Copy the lines of the records below verbatim, starting at the line that contains "pose: elev=275.9 azim=201.0" and ending with the final line of the records.

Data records
══════════
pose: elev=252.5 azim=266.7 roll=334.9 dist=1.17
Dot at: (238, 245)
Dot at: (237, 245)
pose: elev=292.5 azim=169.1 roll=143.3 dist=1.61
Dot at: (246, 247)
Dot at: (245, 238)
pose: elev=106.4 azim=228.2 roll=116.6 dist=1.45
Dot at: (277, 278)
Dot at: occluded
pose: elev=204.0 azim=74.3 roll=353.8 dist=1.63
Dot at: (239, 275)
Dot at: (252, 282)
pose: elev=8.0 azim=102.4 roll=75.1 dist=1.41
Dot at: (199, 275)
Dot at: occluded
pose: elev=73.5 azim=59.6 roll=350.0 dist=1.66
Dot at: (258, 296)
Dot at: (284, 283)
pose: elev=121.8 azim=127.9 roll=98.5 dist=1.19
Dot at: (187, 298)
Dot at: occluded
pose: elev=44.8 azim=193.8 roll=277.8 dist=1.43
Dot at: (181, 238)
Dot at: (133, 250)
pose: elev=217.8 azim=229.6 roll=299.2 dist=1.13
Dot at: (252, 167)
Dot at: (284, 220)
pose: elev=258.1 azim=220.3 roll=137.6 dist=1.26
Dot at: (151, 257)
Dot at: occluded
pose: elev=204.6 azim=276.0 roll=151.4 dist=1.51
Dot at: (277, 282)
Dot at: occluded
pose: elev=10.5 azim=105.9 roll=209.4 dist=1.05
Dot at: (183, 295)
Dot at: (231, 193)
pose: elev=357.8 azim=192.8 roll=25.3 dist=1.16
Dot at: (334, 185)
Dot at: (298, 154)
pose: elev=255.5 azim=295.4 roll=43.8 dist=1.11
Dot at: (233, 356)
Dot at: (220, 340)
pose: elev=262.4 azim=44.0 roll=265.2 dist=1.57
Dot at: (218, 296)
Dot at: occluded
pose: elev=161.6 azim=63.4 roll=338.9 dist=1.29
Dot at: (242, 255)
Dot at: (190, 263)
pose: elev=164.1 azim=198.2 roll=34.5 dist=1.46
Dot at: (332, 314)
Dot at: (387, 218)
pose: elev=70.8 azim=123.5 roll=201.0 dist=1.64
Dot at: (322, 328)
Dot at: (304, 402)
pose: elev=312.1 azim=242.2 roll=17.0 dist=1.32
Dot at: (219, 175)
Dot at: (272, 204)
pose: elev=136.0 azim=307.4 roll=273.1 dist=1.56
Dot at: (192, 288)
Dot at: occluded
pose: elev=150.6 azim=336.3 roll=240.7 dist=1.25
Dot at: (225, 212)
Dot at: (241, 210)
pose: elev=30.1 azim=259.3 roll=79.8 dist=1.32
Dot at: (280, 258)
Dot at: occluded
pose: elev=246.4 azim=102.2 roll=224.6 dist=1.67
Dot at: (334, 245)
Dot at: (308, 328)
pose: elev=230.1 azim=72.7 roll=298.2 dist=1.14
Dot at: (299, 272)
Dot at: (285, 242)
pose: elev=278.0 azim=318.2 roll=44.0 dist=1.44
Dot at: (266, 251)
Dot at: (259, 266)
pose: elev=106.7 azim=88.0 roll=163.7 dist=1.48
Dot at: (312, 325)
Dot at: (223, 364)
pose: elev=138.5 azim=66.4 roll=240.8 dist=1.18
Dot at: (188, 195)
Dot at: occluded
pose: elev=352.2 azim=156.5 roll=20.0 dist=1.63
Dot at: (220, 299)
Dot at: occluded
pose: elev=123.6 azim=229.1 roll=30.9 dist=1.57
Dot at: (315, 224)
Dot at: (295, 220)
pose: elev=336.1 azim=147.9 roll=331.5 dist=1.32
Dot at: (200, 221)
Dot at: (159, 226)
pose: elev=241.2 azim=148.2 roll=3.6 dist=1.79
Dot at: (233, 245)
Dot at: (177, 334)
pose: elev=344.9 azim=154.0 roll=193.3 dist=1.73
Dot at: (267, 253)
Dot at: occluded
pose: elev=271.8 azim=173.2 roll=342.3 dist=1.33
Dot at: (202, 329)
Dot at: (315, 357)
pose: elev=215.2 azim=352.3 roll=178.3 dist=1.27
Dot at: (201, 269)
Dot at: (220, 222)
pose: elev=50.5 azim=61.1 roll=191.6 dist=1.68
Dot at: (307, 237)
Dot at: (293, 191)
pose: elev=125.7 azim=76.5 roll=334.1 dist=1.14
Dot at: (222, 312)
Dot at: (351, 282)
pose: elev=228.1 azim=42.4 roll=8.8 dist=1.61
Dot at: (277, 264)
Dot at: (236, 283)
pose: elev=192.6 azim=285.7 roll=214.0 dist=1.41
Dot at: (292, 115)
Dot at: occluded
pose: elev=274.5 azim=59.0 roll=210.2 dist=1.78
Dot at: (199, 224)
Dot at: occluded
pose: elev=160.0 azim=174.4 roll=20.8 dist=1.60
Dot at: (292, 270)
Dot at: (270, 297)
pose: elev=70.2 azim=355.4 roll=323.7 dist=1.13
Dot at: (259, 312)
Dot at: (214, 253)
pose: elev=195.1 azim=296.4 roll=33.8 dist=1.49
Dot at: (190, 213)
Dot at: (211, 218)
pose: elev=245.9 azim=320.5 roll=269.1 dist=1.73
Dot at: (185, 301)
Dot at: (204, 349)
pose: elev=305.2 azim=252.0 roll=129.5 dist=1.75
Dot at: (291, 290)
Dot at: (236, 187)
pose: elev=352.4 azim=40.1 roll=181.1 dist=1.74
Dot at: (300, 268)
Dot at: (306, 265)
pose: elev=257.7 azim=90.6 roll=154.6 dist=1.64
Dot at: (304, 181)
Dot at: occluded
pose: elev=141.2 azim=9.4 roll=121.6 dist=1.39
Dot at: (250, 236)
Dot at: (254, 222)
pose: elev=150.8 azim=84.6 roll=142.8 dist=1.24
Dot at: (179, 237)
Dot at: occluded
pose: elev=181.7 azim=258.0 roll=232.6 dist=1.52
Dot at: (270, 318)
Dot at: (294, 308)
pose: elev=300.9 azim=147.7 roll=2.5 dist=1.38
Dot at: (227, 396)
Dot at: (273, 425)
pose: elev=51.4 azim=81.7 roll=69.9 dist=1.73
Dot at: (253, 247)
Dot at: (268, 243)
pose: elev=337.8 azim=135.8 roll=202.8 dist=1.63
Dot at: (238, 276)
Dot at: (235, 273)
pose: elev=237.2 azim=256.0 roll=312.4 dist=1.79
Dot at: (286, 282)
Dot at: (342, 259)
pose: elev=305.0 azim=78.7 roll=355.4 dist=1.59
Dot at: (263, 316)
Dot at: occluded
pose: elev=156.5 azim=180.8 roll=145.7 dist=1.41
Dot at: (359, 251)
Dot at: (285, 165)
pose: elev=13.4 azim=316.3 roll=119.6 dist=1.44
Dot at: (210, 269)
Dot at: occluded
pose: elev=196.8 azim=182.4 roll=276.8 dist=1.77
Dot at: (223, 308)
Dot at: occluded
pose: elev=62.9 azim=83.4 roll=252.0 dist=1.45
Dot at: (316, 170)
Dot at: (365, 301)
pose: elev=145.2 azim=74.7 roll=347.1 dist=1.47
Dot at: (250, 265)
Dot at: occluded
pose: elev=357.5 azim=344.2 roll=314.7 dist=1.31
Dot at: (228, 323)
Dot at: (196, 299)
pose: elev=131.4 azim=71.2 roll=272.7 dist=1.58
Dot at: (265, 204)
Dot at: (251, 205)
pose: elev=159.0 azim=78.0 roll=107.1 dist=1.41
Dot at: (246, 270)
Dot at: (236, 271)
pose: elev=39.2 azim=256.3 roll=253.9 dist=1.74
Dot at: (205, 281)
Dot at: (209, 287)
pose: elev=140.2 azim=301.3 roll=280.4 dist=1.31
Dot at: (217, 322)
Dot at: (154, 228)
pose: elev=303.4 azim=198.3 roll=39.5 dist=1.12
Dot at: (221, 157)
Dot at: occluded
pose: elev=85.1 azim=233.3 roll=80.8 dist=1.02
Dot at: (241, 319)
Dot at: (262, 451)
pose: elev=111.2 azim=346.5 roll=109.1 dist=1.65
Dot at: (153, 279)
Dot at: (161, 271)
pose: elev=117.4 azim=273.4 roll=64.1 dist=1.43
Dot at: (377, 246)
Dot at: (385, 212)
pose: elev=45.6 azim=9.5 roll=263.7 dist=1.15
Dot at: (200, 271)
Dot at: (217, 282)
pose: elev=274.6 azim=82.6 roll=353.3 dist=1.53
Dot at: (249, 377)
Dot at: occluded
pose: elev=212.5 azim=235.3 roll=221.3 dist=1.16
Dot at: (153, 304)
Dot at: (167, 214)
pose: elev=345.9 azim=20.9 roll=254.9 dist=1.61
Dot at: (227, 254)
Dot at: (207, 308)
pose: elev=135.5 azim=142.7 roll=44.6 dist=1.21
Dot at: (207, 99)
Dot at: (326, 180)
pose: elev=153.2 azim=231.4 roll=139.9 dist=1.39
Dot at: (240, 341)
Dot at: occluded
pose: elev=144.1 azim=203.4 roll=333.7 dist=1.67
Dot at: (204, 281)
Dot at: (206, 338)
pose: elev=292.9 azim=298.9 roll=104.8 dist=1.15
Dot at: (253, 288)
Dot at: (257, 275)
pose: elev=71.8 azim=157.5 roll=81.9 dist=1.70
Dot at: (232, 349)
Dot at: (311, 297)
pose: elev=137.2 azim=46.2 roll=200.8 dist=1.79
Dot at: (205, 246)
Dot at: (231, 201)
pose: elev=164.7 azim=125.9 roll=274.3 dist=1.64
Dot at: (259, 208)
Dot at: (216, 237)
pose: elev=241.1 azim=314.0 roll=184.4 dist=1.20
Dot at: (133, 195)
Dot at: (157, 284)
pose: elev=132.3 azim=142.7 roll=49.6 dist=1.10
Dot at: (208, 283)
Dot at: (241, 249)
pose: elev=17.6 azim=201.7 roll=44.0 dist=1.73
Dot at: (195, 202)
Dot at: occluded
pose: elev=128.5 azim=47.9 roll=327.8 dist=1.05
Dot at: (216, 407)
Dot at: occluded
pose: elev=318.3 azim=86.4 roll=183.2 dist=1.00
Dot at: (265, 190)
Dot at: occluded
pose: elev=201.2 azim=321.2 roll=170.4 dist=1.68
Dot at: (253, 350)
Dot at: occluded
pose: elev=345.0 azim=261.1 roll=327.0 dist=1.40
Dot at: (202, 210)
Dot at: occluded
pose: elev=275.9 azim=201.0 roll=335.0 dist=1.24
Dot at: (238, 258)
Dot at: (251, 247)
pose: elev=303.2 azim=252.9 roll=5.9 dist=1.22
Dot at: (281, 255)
══════════
• **Written answer**
pose: elev=275.9 azim=201.0 roll=335.0 dist=1.24
Dot at: (238, 258)
Dot at: (251, 247)
pose: elev=303.2 azim=252.9 roll=5.9 dist=1.22
Dot at: (281, 255)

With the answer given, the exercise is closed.